• Data for the task:
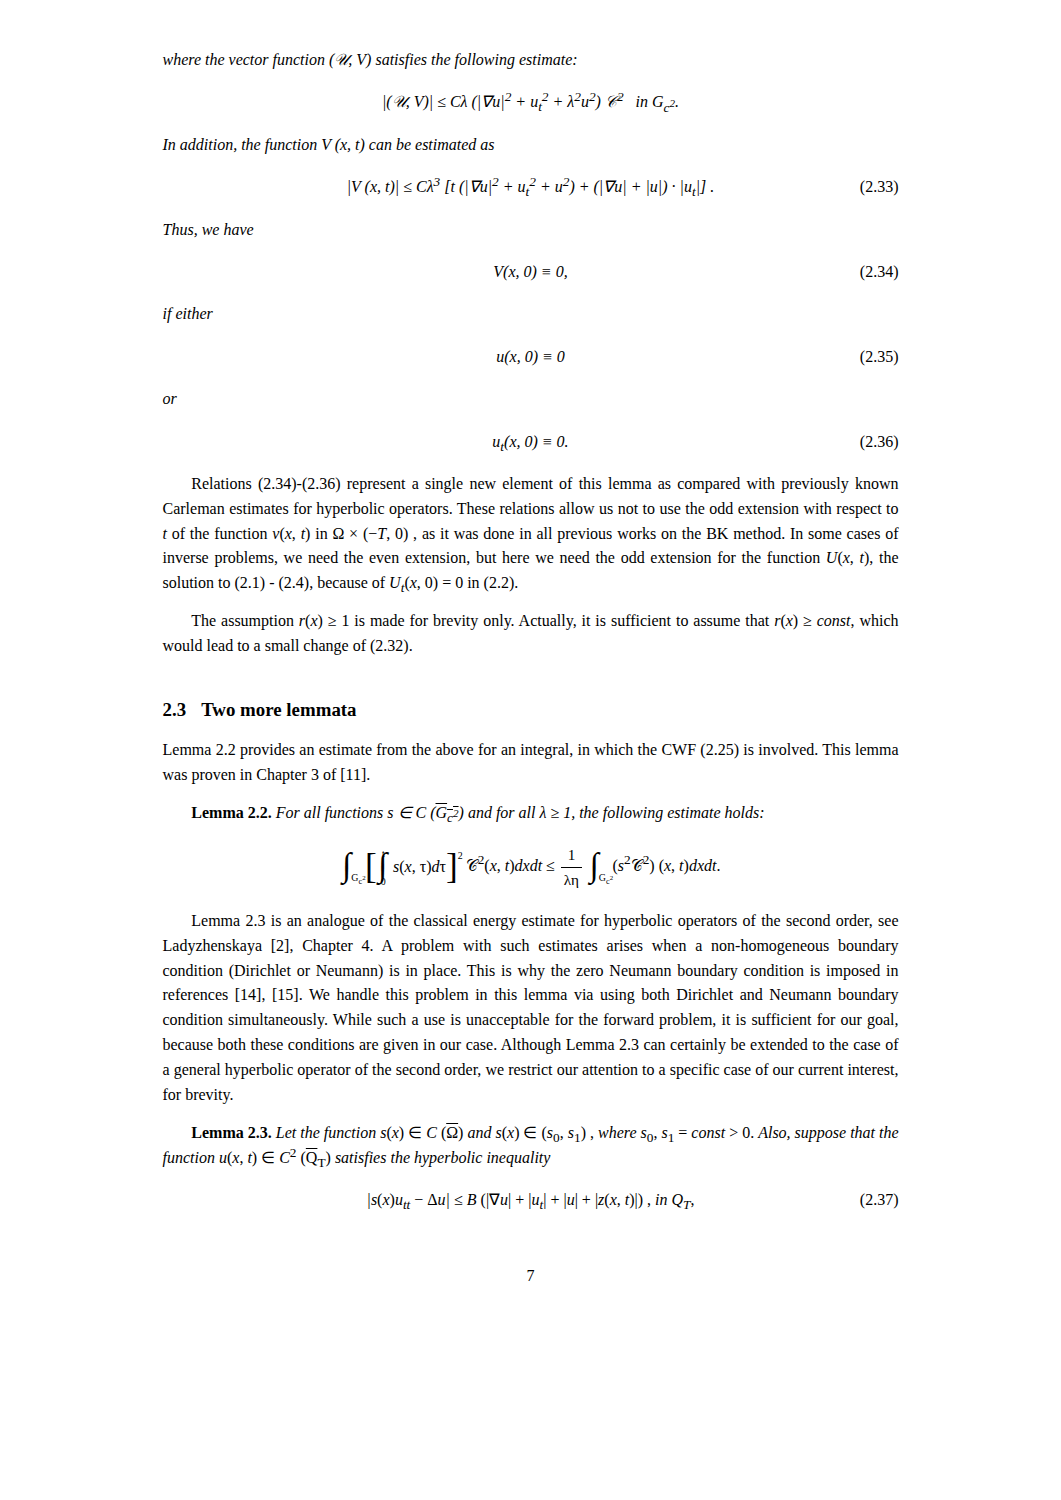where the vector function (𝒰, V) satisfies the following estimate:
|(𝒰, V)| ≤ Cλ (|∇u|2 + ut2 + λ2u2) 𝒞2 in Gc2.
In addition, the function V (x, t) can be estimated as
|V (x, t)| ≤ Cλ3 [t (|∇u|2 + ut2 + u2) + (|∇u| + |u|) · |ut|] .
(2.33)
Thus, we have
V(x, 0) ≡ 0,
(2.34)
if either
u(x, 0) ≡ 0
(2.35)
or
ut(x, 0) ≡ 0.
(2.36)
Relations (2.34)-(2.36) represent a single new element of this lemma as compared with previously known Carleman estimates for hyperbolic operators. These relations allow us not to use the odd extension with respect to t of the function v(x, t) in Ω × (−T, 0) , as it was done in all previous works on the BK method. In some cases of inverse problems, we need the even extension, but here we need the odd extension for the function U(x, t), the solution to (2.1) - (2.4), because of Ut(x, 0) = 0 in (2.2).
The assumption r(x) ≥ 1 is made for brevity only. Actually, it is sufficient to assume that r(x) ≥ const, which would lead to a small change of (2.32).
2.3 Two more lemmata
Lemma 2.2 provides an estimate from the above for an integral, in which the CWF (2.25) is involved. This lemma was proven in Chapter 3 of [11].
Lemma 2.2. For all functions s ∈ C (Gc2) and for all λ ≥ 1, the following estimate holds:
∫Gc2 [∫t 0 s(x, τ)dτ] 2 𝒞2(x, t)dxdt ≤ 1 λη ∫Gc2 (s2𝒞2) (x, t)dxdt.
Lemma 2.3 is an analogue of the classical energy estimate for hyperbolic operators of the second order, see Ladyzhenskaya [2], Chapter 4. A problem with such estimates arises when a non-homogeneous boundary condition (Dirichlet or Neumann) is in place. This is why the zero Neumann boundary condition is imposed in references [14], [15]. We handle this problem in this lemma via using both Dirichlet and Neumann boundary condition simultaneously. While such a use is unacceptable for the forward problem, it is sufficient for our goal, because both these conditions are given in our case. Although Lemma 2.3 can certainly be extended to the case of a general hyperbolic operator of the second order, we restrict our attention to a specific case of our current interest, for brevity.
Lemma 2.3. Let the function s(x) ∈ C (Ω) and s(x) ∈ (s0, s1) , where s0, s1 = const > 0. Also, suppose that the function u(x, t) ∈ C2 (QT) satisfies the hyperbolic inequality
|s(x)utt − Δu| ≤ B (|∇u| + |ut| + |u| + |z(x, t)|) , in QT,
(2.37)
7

• Work to complete: Restate each record from above word for word, excluding any picture it holds.

• Solution:
where the vector function (𝒰, V) satisfies the following estimate:
|(𝒰, V)| ≤ Cλ (|∇u|2 + ut2 + λ2u2) 𝒞2 in Gc2.
In addition, the function V (x, t) can be estimated as
|V (x, t)| ≤ Cλ3 [t (|∇u|2 + ut2 + u2) + (|∇u| + |u|) · |ut|] .
(2.33)
Thus, we have
V(x, 0) ≡ 0,
(2.34)
if either
u(x, 0) ≡ 0
(2.35)
or
ut(x, 0) ≡ 0.
(2.36)
Relations (2.34)-(2.36) represent a single new element of this lemma as compared with previously known Carleman estimates for hyperbolic operators. These relations allow us not to use the odd extension with respect to t of the function v(x, t) in Ω × (−T, 0) , as it was done in all previous works on the BK method. In some cases of inverse problems, we need the even extension, but here we need the odd extension for the function U(x, t), the solution to (2.1) - (2.4), because of Ut(x, 0) = 0 in (2.2).
The assumption r(x) ≥ 1 is made for brevity only. Actually, it is sufficient to assume that r(x) ≥ const, which would lead to a small change of (2.32).
2.3 Two more lemmata
Lemma 2.2 provides an estimate from the above for an integral, in which the CWF (2.25) is involved. This lemma was proven in Chapter 3 of [11].
Lemma 2.2. For all functions s ∈ C (Gc2) and for all λ ≥ 1, the following estimate holds:
∫Gc2 [∫t 0 s(x, τ)dτ] 2 𝒞2(x, t)dxdt ≤ 1 λη ∫Gc2 (s2𝒞2) (x, t)dxdt.
Lemma 2.3 is an analogue of the classical energy estimate for hyperbolic operators of the second order, see Ladyzhenskaya [2], Chapter 4. A problem with such estimates arises when a non-homogeneous boundary condition (Dirichlet or Neumann) is in place. This is why the zero Neumann boundary condition is imposed in references [14], [15]. We handle this problem in this lemma via using both Dirichlet and Neumann boundary condition simultaneously. While such a use is unacceptable for the forward problem, it is sufficient for our goal, because both these conditions are given in our case. Although Lemma 2.3 can certainly be extended to the case of a general hyperbolic operator of the second order, we restrict our attention to a specific case of our current interest, for brevity.
Lemma 2.3. Let the function s(x) ∈ C (Ω) and s(x) ∈ (s0, s1) , where s0, s1 = const > 0. Also, suppose that the function u(x, t) ∈ C2 (QT) satisfies the hyperbolic inequality
|s(x)utt − Δu| ≤ B (|∇u| + |ut| + |u| + |z(x, t)|) , in QT,
(2.37)
7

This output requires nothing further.